··· Selected excerpt ···

This document explains the internal design of the Range Reader library, detailing how it achieves a unified API across diverse storage backends.

System Context Diagram

Core Design

The library is built around a single, synchronous interface: RangeReader.

public interface RangeReader extends Closeable {
    // The fundamental atomic operation
    int readRange(long offset, int length, ByteBuffer target) throws IOException;

    // Metadata
    long size() throws IOException;
    String getSourceIdentifier();
}

Design Decisions

  1. Synchronous API: We chose a blocking API over CompletableFuture or Reactor. This simplifies the implementation of complex logic (like caching and retries) and aligns with Java's FileChannel and standard InputStream patterns, which are what most format parsers expect.
  2. ByteBuffers: All data transfer happens via java.nio.ByteBuffer. This allows for off-heap storage, direct memory mapping, and efficient I/O operations without unnecessary array copying.
  3. Thread Safety: All implementations must be thread-safe. State (like connection pools) is shared, but individual read operations are isolated.

Implementation Hierarchy

Core Module Components

Base Layer: AbstractRangeReader

This abstract class handles the boilerplate:

  • Argument validation (bounds checks).
  • Buffer handling (position management, slicing).
  • Template pattern: delegates the actual byte fetching to readRangeNoFlip.

Backend Layer

These classes implement the actual network/disk I/O:

  • FileRangeReader: Wraps FileChannel. Uses OS page cache.
  • HttpRangeReader: Uses java.net.http.HttpClient to issue GET requests with Range headers.
  • S3RangeReader: Wraps AWS SDK v2. Maps exceptions to standard IOException.
  • Azure / GCS: Similar wrappers for their respective SDKs.

Decorator Layer

We use the Decorator pattern to add behaviors without modifying backends.

  • CachingRangeReader: Intercepts readRange. Checks in-memory Caffeine cache. If miss, calls delegate, caches result, returns data.
  • DiskCachingRangeReader: Similar to above, but persists to a local file store.

··· Records supplied ···

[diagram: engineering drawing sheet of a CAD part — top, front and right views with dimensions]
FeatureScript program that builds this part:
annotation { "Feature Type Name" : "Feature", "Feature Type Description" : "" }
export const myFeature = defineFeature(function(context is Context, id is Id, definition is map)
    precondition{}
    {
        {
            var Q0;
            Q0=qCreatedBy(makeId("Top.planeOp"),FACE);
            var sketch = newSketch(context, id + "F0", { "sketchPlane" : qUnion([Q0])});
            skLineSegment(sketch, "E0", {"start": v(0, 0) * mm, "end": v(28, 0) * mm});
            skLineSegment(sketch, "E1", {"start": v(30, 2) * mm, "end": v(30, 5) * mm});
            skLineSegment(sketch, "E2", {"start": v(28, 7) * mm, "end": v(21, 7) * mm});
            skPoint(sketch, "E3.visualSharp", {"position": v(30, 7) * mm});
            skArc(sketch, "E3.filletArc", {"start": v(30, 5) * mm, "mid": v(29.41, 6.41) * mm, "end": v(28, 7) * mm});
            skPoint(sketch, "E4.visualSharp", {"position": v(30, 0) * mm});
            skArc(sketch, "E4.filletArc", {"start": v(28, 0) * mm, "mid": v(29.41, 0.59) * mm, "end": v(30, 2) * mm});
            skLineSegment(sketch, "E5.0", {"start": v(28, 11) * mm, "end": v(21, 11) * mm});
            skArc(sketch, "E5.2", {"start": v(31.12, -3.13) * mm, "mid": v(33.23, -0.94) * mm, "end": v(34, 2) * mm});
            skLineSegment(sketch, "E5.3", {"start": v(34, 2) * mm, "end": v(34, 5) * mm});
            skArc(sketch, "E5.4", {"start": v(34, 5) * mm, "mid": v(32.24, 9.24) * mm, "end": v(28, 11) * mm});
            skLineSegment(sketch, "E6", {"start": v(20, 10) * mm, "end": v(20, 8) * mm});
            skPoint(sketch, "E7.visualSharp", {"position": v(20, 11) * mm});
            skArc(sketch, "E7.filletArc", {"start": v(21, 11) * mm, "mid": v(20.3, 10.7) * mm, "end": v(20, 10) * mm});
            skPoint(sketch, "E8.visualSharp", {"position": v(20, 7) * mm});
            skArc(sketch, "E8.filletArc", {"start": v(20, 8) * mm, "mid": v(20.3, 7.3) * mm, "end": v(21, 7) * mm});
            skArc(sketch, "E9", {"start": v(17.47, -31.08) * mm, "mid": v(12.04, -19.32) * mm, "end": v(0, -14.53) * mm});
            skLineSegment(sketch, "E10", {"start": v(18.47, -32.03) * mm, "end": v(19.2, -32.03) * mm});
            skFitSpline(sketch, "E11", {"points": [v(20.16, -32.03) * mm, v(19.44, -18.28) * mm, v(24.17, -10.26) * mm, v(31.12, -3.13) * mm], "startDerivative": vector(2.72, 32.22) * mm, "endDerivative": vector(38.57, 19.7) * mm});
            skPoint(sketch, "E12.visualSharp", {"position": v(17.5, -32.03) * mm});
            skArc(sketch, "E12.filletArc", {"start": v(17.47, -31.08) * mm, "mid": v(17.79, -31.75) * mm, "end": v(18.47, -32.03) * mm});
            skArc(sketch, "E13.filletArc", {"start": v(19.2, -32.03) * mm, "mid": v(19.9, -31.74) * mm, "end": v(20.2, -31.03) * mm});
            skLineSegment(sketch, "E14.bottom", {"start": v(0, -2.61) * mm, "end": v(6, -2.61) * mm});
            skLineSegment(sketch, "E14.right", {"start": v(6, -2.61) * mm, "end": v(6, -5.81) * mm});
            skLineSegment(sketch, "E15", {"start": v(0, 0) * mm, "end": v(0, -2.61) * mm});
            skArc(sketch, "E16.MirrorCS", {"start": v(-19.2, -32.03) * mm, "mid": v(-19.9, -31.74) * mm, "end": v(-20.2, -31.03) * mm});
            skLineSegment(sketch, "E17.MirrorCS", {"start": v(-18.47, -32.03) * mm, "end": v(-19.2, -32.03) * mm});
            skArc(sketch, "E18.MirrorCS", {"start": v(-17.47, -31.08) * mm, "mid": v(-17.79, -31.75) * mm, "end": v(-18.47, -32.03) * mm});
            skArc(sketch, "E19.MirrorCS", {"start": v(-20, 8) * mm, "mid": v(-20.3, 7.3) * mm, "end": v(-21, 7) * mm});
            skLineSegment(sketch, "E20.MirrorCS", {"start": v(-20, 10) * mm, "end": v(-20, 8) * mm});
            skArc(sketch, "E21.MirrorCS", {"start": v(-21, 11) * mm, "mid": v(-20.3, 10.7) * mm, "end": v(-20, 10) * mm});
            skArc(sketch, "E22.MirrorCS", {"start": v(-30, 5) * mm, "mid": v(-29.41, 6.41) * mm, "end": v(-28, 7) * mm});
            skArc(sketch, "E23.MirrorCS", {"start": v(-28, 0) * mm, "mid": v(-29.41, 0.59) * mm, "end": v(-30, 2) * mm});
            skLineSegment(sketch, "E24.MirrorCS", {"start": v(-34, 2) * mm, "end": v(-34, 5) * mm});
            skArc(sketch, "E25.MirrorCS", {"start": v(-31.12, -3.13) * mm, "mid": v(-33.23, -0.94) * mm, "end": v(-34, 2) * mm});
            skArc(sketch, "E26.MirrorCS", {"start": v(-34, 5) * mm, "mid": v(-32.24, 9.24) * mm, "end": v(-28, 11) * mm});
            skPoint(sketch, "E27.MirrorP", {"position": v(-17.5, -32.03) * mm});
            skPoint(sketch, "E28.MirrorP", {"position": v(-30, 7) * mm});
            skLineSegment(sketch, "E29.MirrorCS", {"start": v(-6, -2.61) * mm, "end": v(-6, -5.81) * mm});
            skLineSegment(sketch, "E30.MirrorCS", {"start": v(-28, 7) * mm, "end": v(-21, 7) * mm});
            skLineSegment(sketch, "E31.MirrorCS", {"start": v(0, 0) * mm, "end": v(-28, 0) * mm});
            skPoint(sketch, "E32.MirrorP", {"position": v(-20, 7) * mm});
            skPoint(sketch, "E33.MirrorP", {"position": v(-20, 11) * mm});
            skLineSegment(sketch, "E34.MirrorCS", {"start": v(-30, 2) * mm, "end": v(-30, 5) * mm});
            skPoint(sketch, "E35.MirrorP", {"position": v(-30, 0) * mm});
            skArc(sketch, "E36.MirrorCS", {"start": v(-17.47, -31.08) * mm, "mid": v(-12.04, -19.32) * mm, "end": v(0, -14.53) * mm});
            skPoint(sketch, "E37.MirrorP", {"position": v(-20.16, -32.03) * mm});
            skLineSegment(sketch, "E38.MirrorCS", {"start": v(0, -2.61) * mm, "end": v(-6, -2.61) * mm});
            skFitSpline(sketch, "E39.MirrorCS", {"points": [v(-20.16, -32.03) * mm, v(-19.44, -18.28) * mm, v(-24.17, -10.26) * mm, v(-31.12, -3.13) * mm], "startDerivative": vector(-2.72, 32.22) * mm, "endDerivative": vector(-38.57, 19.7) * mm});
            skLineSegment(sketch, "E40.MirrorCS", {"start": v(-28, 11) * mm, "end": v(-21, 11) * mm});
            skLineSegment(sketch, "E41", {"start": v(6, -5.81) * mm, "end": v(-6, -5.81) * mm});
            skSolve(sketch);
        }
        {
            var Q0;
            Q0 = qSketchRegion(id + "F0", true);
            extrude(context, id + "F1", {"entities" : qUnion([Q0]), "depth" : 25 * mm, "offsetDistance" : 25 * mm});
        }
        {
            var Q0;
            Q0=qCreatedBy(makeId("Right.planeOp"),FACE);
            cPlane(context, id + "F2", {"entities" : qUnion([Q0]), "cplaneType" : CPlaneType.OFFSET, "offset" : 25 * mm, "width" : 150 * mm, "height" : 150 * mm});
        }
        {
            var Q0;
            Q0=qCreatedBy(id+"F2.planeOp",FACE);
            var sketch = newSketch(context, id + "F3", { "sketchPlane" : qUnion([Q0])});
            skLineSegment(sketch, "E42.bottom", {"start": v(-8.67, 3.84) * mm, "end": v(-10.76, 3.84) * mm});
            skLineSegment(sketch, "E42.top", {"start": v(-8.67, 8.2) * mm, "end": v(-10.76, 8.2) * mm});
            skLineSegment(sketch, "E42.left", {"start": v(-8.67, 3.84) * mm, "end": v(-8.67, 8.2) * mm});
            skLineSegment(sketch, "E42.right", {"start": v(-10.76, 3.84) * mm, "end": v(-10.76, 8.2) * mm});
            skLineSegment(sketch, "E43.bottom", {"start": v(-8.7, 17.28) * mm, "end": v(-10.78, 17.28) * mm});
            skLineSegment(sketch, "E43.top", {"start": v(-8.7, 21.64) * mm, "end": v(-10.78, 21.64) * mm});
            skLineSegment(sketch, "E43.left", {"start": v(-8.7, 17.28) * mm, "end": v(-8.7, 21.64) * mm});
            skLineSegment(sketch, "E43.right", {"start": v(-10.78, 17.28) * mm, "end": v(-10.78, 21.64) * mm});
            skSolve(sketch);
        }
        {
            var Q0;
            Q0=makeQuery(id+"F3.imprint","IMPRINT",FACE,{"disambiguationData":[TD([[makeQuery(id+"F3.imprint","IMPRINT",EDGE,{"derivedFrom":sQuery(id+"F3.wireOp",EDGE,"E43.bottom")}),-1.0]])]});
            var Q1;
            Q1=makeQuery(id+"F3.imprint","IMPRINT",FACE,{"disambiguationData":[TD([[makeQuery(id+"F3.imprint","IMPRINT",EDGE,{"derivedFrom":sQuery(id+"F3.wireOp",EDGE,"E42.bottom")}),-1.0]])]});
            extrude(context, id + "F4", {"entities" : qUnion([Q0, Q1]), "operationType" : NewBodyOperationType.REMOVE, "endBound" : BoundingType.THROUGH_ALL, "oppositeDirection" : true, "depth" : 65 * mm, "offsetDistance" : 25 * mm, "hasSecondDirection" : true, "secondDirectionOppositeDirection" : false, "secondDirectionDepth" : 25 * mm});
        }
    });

···

▸ **Tasks to complete**
(a) Answer each question from the Range Reader design document, one line per answer:
(i) Which class does FileRangeReader wrap?
(ii) What kind of cache does CachingRangeReader check before calling its delegate?
(iii) Through which class does all data transfer in the library happen?
(b) Resume the Range Reader design document from the point where it stops.
None of the material is needed here.

▸ **Answers to the exercise**
(a)
(i) FileChannel.
(ii) An in-memory Caffeine cache.
(iii) java.nio.ByteBuffer.

(b)
  • BlockAlignedRangeReader: Expands arbitrary read requests (e.g., "bytes 100-150") to align with specific block boundaries (e.g., "bytes 0-4096"), optimizing cache hit rates.

Runtime View

The runtime view describes the dynamic behavior of the library.

Basic File Range Reading

Basic File Read

HTTP Range Reading with Authentication

HTTP Range Read

Multi-Level Caching Scenario

Multi-Level Caching

Service Provider Interface (SPI)

To support dynamic loading (e.g., for configuration-driven applications), we expose a RangeReaderFactory.

  1. Discovery: Uses java.util.ServiceLoader to find registered RangeReaderProvider implementations.
  2. Resolution: RangeReaderFactory.create(uri) iterates providers. The first one returning true for canHandle(uri) is instantiated.
  3. Extensibility: Users can write their own backend (e.g., FtpRangeReader) and register it via META-INF/services without forking the codebase.

Dependency Structure

Container Diagram

To avoid "dependency hell" (e.g., conflicting Netty versions between Azure and AWS SDKs), the core module has zero heavy dependencies.

  • tileverse-rangereader-core: Lightweight. Only depends on SLF4J and Caffeine.
  • tileverse-rangereader-s3: Pulls in AWS SDK.
  • tileverse-rangereader-azure: Pulls in Azure SDK.

This allows consumers to pick exactly the providers they need.